Why aren’t we getting married?

The story used to go; when you get married you stay married. So it’s no surprise that one of the biggest reasons we now question the decision to walk down the aisle is because we see so many people’s marriages fall apart. From celebrities, to family, to your own best friend, it’s almost more of a rarity now to find someone in a marriage then not. Clearly marriages are no longer “fail-proof” and a lot of us wonder, can I make this work when so many others can’t? Is it marriage that somehow slowly destroys a relationship? Is there even any point in trying?
As if the notion of your marriage ending in divorce isn’t enough, it seems like the incidents of cheating spouses are on the rise. This can scare people off because who wants to have to admit that their hubby is cheating on them. That leads us to wonder if the idea of one man forever is just too good to be true. No one wants to go through a messy, costly divorce if they don’t have to.

Of course, it’s not just fear that’s keeping us from tying the knot. Weddings are damn expensive! By the time you get the ring, buy the dress, and throw the party you’ve probably spent a good chunk of change. In fact, the average Canadian wedding costs almost $25,000! If you couple that with your student debt, a couple of car payments, and a mortgage it’s no surprise that many young couples are deciding that they just can’t afford martial harmony.
Of course, there’s not the same need to get married any more either. It’s now considered acceptable for couples to share a home without a ring, something that was deeply frowned upon 50 years ago. In fact, after shacking up together for only twelve months you’re legally considered common-law so you don’t even need a ring to get a tax break.

Are Too Many People Rushing Into It?

Here’s the thing—as women so many of us are getting far more involved in our careers and our lives. We’re putting relationships on hold and deciding that having a family can come later (or never!!). So we’re getting married later, and we’re doing the things that our ancestors did in some cases almost twenty years earlier than us. That means that when we decide that we want marriage and we want the white picket fence, we’re settling down quickly.

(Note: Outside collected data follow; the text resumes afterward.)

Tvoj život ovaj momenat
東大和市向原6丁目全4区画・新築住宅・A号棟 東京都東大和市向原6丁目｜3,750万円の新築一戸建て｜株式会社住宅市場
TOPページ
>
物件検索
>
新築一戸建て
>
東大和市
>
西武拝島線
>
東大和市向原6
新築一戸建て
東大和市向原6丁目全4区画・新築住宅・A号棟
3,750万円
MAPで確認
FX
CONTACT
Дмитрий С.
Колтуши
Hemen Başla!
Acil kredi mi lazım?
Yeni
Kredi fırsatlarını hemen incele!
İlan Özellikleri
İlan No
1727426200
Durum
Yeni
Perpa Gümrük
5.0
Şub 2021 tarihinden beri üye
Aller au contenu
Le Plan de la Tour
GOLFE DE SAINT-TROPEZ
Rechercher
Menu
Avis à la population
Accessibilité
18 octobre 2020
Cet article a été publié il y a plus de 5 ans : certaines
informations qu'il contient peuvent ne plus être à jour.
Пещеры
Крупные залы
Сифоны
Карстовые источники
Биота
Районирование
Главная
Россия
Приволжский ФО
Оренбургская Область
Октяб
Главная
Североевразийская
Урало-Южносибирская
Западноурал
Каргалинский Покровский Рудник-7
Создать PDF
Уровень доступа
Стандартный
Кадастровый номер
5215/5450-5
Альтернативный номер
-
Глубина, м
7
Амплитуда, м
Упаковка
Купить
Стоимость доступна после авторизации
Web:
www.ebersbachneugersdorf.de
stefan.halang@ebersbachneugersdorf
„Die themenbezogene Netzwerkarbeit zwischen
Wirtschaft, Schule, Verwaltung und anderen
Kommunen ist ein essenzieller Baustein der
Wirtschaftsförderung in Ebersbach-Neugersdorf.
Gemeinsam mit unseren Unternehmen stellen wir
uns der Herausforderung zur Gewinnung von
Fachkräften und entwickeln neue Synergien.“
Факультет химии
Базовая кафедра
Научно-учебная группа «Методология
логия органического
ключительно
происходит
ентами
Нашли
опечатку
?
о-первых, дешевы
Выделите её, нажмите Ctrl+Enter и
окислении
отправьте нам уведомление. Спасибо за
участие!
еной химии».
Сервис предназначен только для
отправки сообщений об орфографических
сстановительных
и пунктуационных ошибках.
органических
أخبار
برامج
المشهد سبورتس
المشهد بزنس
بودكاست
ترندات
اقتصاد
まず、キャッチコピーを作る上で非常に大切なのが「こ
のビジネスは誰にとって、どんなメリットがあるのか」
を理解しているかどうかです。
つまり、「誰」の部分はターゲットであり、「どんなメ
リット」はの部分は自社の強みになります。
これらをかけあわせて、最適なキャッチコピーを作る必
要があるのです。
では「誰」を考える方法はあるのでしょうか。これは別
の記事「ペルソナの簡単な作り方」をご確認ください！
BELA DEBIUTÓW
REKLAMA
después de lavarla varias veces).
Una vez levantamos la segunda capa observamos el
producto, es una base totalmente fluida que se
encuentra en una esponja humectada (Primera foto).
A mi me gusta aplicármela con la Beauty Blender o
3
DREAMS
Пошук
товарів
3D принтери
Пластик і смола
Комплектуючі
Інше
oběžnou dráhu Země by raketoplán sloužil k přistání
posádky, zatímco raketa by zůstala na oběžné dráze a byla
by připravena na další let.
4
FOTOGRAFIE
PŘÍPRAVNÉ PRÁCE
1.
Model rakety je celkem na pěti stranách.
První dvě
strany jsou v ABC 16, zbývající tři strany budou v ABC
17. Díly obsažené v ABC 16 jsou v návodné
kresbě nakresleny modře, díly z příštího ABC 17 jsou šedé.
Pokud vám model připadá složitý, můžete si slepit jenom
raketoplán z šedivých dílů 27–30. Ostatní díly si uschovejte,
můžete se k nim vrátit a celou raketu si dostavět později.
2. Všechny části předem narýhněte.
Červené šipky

Are we really being selective about the man that we chose? Is he really our Prince Charming or is he just the man that can provide us with the next thing on our checklist? If we are after true love then shouldn’t we wait for that? Are we rushing into things and trying to get to our goals without careful thought about who we are creating these dreams with?

Marriage is hard work, but then again so is any relationship. If you want to make it work then you need to have the right partner. You can have a successful marriage but you need to be sure that he’s the right one for you. Do you have a friendship at the core? Can you count on the fact that you will be there for each other, through the good and the bad? Do you know that you will always work through things even if they get really challenging? These are the questions that far too many of us aren’t asking ourselves ahead of time, hence the fact that so many marriages are ending in divorce. After the career is over the man you wed is in theory the one that you’ll share the rest of your life with. Does that vision make you happy or scare you?

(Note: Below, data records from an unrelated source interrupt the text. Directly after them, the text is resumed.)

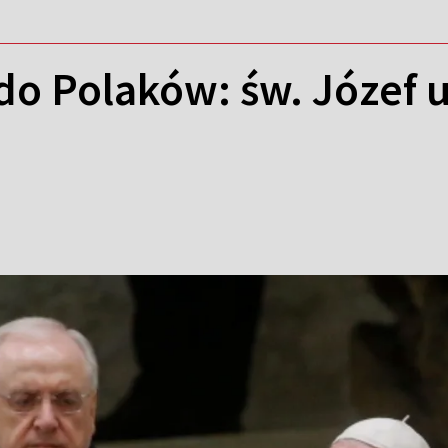
do Polaków: św. Józef 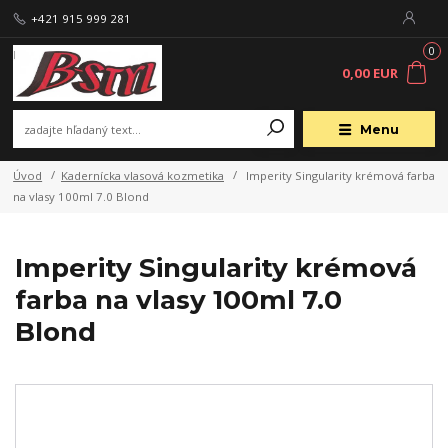
+421 915 999 281
0
0,00 EUR
Menu
Úvod
Kadernícka vlasová kozmetika
Imperity Singularity krémová farba
na vlasy 100ml 7.0 Blond
Imperity Singularity krémová
farba na vlasy 100ml 7.0
Blond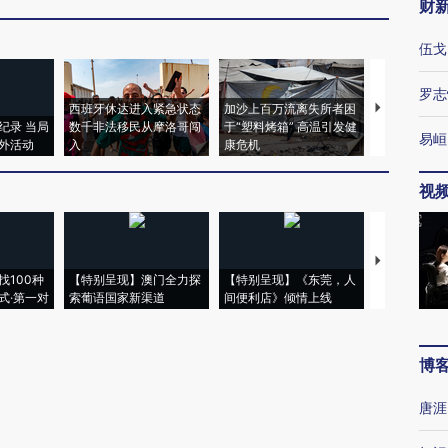
财
伍戈
罗志
西班牙休达进入紧急状态
加沙上百万流离失所者困
视线｜HYR
纪录 当局
数千非法移民从摩洛哥闯
于“塑料烤箱” 高温引发健
术：是什么
易峘
外活动
入
康危机
心“花钱找虐
视
【推广】走
找100种
【特别呈现】澳门全力探
【特别呈现】《东莞，人
会，让数智科
式·第一对
索葡语国家新渠道
间便利店》倾情上线
业
博
唐涯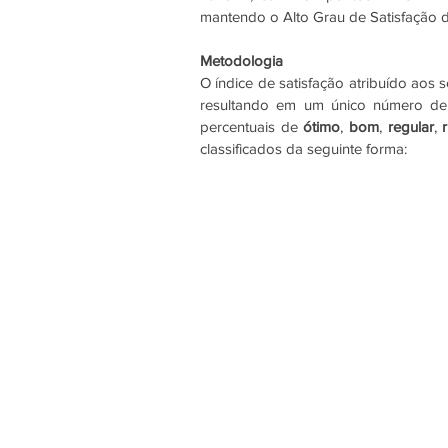
mantendo o Alto Grau de Satisfação d
Metodologia
O índice de satisfação atribuído aos 
resultando em um único número de a
percentuais de 
ótimo
, 
bom
, 
regular
, 
classificados da seguinte forma: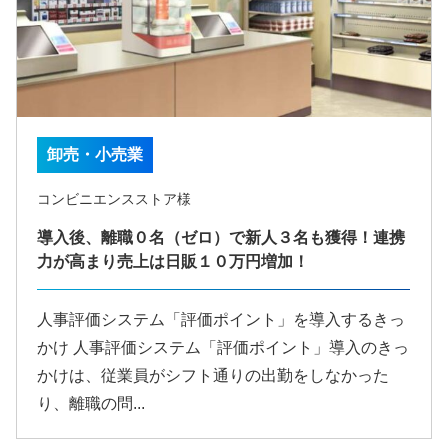
卸売・小売業
コンビニエンスストア様
導入後、離職０名（ゼロ）で新人３名も獲得！連携
力が高まり売上は日販１０万円増加！
人事評価システム「評価ポイント」を導入するきっ
かけ 人事評価システム「評価ポイント」導入のきっ
かけは、従業員がシフト通りの出勤をしなかった
り、離職の問...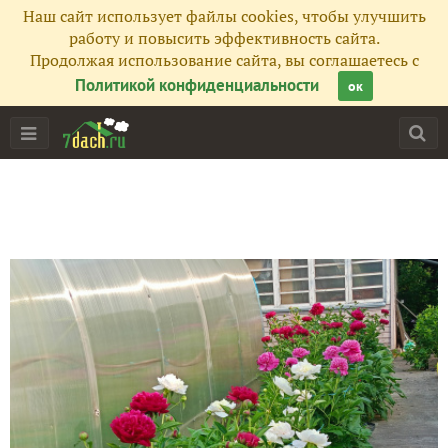
Наш сайт использует файлы cookies, чтобы улучшить
работу и повысить эффективность сайта.
Продолжая использование сайта, вы соглашаетесь с
Политикой конфиденциальности
ок
Главная
Подписчики
47
Все публикации
757
Фото
534
Сейчас обсуждают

Marriage can work and you can be successful at it, but you need to be realistic about your expectations. If you’re looking at marriage as just another thing to cross off the list, then you shouldn’t get married. If you’re happy with where your relationship is and you don’t feel a need for the official title, then perhaps marriage isn’t for you. However, if you can go in with your eyes wide open and realistic expectations then it can be an institution that you can not only succeed at, but can actually enjoy too. The best advice that any woman can get is to choose carefully, be sure that he’s the one that you want to end up with, and go in with your eyes wide open. Yes, sometimes it will be difficult but when it’s great it’s really great. Marriage may not be for everyone but it’s worth a fair shot if you can be honest with what you expect out of it.

Are you married? Have you been divorced?